A few years ago, I inadvertently offended an artist friend of mine. We were discussing whether computers would ever generate art that matched what humans could create. She took the position that machines cannot "create" anything. I took the opposite position, contending that there is nothing humans can do that machines cannot. This post dives into AI's latest attempts to create art, then examines who owns the output.
It is a humbling reality, but artificial intelligence has already matched (and surpassed) us humans in a variety of tasks. Games are the most obvious examples. In 1997, Deep Blue beats us at chess; in 2016, AlphaGo beat us at Go (then AlphaGo Zero taught itself to beat AlphaGo while we watched on the sidelines). Games are typically rigid, mathematical things – the types of problems at which we would expect machines to excel. We think of art as something different, less rigid and more inspired – but even in art, machines are making headway.
Consider the following examples:
- StyleGAN changes a first input file to match the artistic style of a second using a
- DALL-E creates a series of images from text input alone
- Playform takes simple sketches and example art as input to generate new images in the input art's style
Below are a few examples of bizarre "art" that I created using the VQGAN-CLIP project, which uses a generative adversarial network to create images from text. The absurd text that I used to generate the piece is underneath the image.
"A baseball diamond with cats"
"Submarine floating in a galaxy"
This is not an art criticism blog, but we can safely conclude that these images are "strange." That said, they represent remarkable advancements in image processing, and many other AI-generated images are indiscernible from what human hands could create. There can be no serious doubt that machines will continue to improve their ability to mimic and surpass human artistic works in the years to come.
Who Owns AI's Art?
Even with the state of the art today, it is not hard to imagine a machine generating many works of art in moments that would take a human weeks or months to create. (Picasso was a prolific artist, but he would be no match for a machine programmed to generate art by the second.) Machines have already generated art with substantial real-world value.
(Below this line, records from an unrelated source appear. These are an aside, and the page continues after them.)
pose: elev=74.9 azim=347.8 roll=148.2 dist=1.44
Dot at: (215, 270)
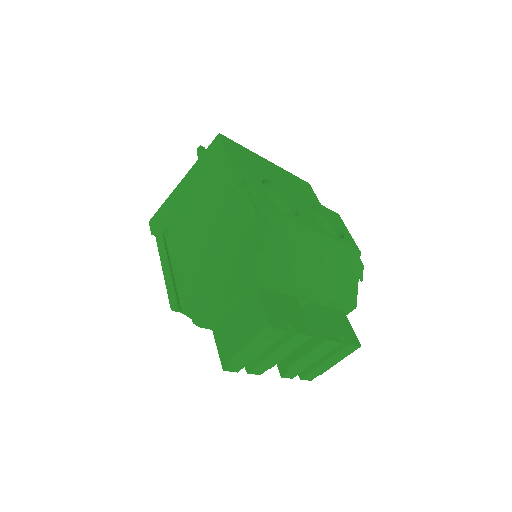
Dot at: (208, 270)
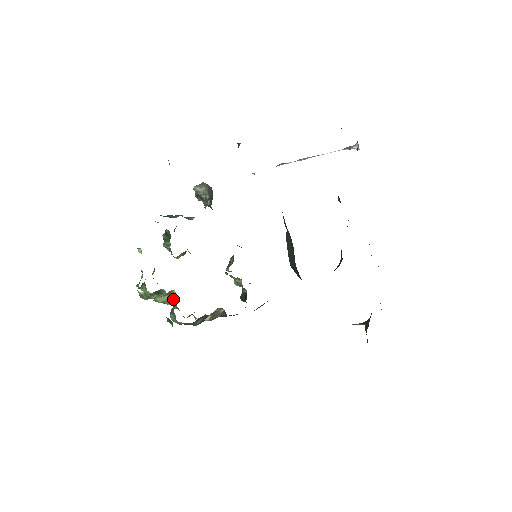
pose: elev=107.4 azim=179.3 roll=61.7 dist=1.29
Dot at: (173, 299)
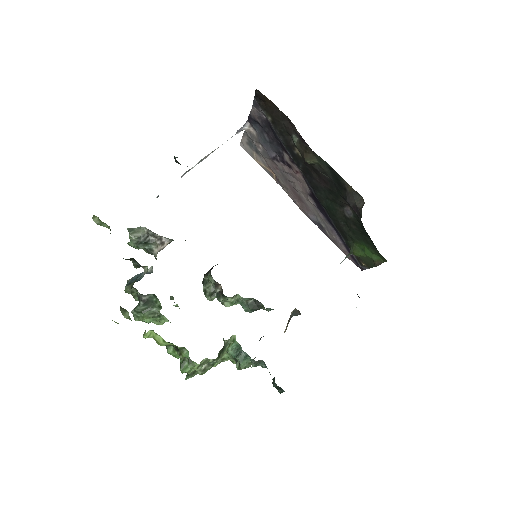
Dot at: (230, 348)
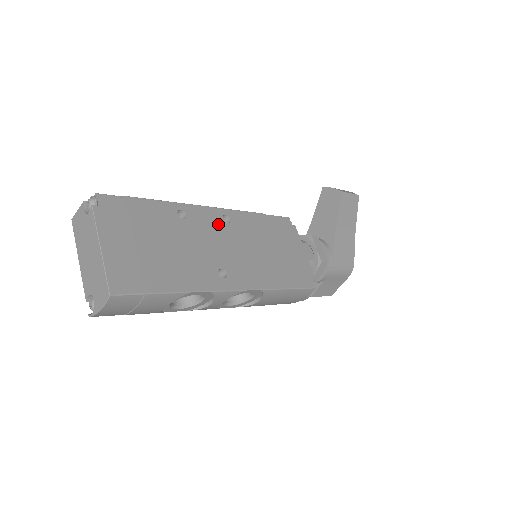
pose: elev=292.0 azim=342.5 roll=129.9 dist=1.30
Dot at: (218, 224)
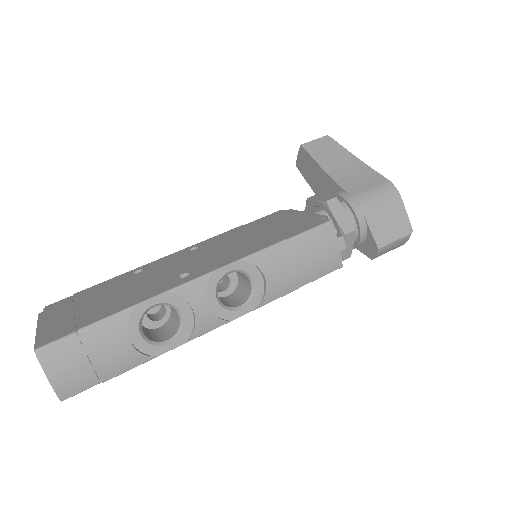
Dot at: (182, 256)
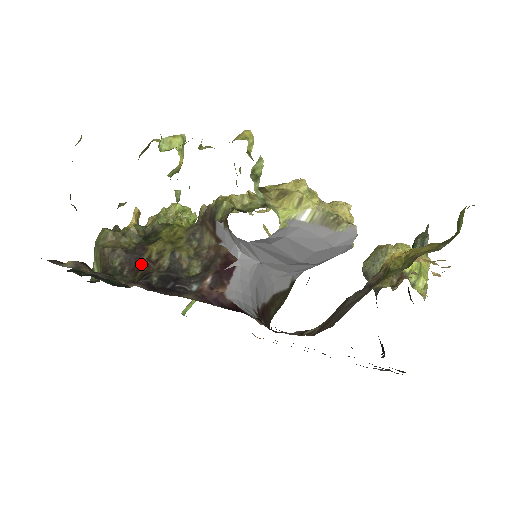
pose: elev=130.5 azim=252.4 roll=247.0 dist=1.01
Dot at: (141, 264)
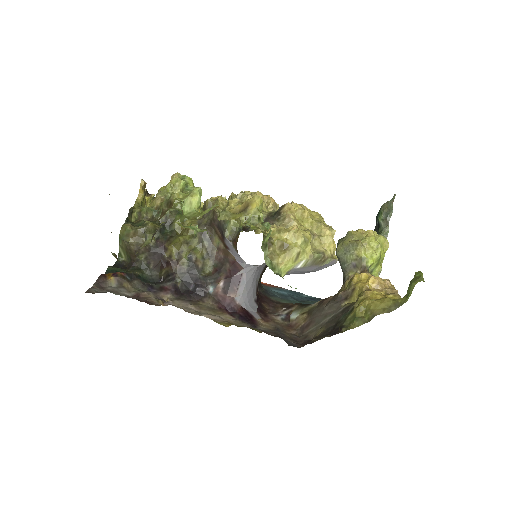
Dot at: (164, 262)
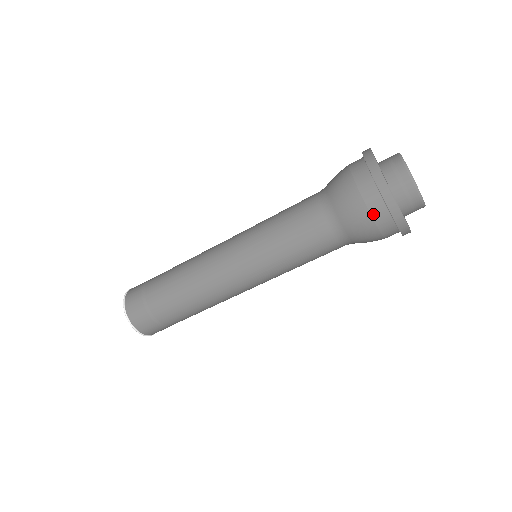
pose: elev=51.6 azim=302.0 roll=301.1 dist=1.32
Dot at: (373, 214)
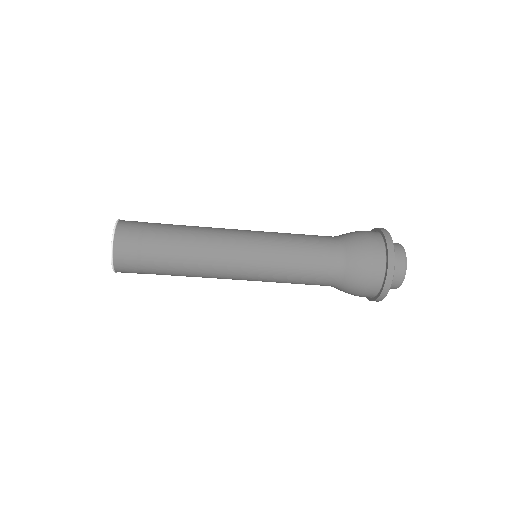
Dot at: (373, 277)
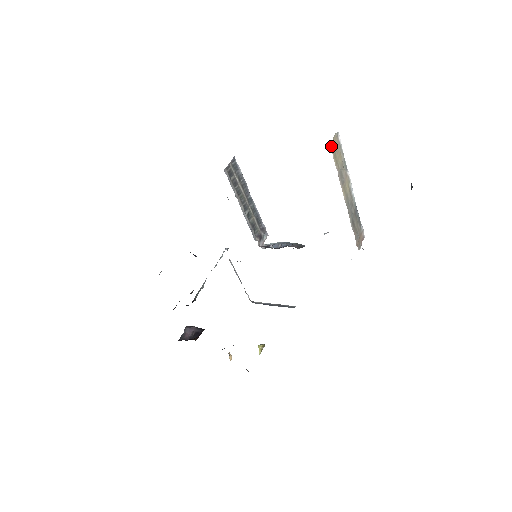
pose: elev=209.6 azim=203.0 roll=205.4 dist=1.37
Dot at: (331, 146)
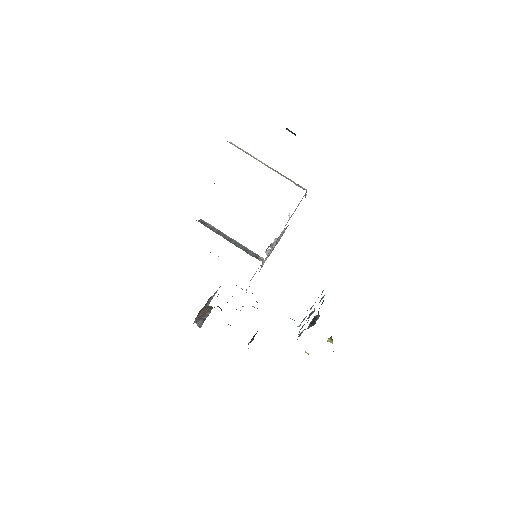
Dot at: occluded
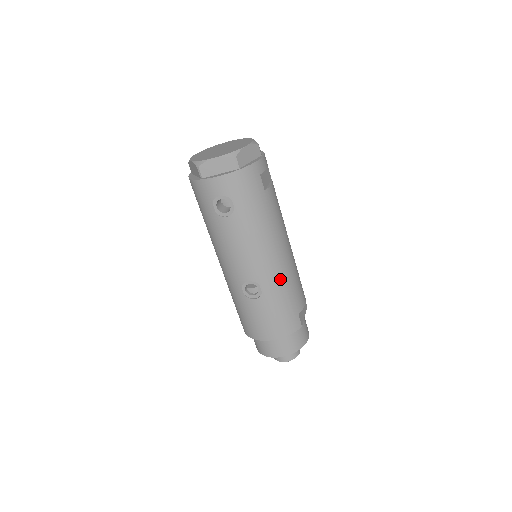
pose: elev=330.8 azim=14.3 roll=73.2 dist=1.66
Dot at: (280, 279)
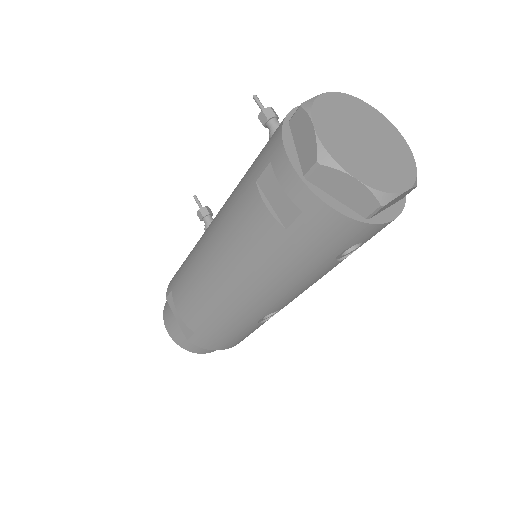
Dot at: occluded
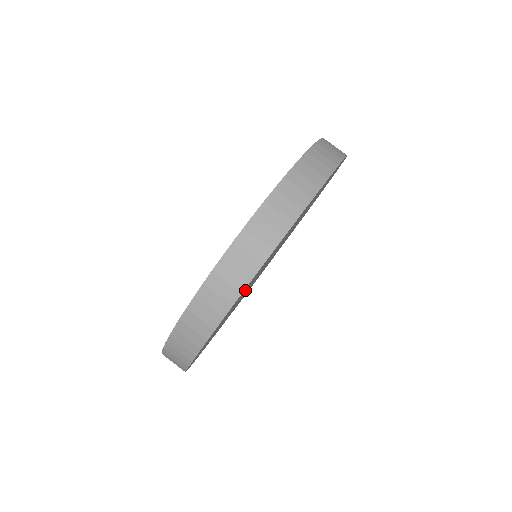
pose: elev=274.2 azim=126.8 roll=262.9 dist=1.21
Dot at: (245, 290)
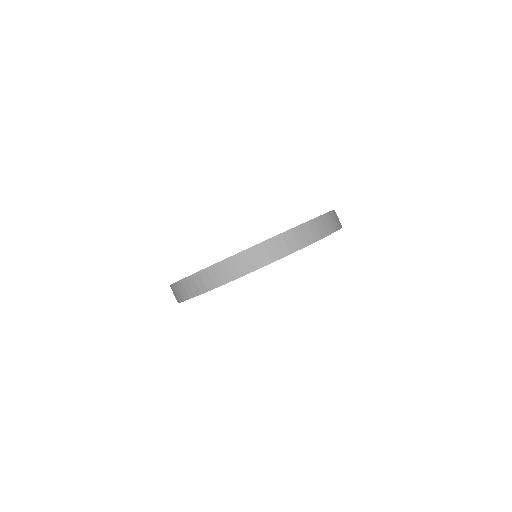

In 2018, for example, an AI-generated piece was sold as auction for $350,000. Because these pieces carry value, we must ask: When a machine generates an artistic work, who owns it?
U.S. law currently treats AI artists as tools of their creators. Consider a camera. When humans use a camera, they configure it (e.g., sets aperture, ISO, etc.), point and shoot. The law does not consider the camera to be a co-author of a photo – even though the camera is doing all the difficult work of sensing light from a source, then capturing that light in a medium (digital files today, film in the past). AI art programs are, at least as of today, similar to the camera. A human user configures the AI program by providing inputs to the model, then the AI produces its output. That output, and the copyright to it, belongs to the user.
The copyright cannot belong to the AI itself. This is because Section 306 of The Copyright Act protects "original works of authorship[,]" which implies a human hand in the process. 17 U.S.C. § 102(a) See also Burrow-Giles Lithographic Co. v. Sarony, 111 U.S. 53, 58 (1884). The Compendium of the U.S. Copyright Office Practices (3d.) Section 306 makes the human requirement clear: "The U.S. Copyright Office will register an original work of authorship, provided that the work was created by a human being." The Compendium provides some fun examples of non-human creation that are not entitled to copyright protection, including the famous case of the monkey selfie and works "purportedly created by divine or supernatural ." Id. at 313.2. See also Naruto v. Slater, 888 F. 3d 418 (9th Cir. 2018).
If AI-generated art properly belongs to those humans that used the AI tool, then developers of these AI tools should consider whether they, too, should receive some ownership rights in the art. The AI-as-a-camera analogy can only take us so far because AI tools do so much more than a camera: AI modifies input by applying creative algorithms to generate something altogether new. The user of the AI tool certainly has a hand in the creative development of the output, but so too does the developer of the AI tool. If the developer wishes to retain any rights in the AI tool's output, then the developer should consider including such terms in the tool's terms of use. These retained rights could be as light as a right of attribution or as heavy as a royalty in any resulting works.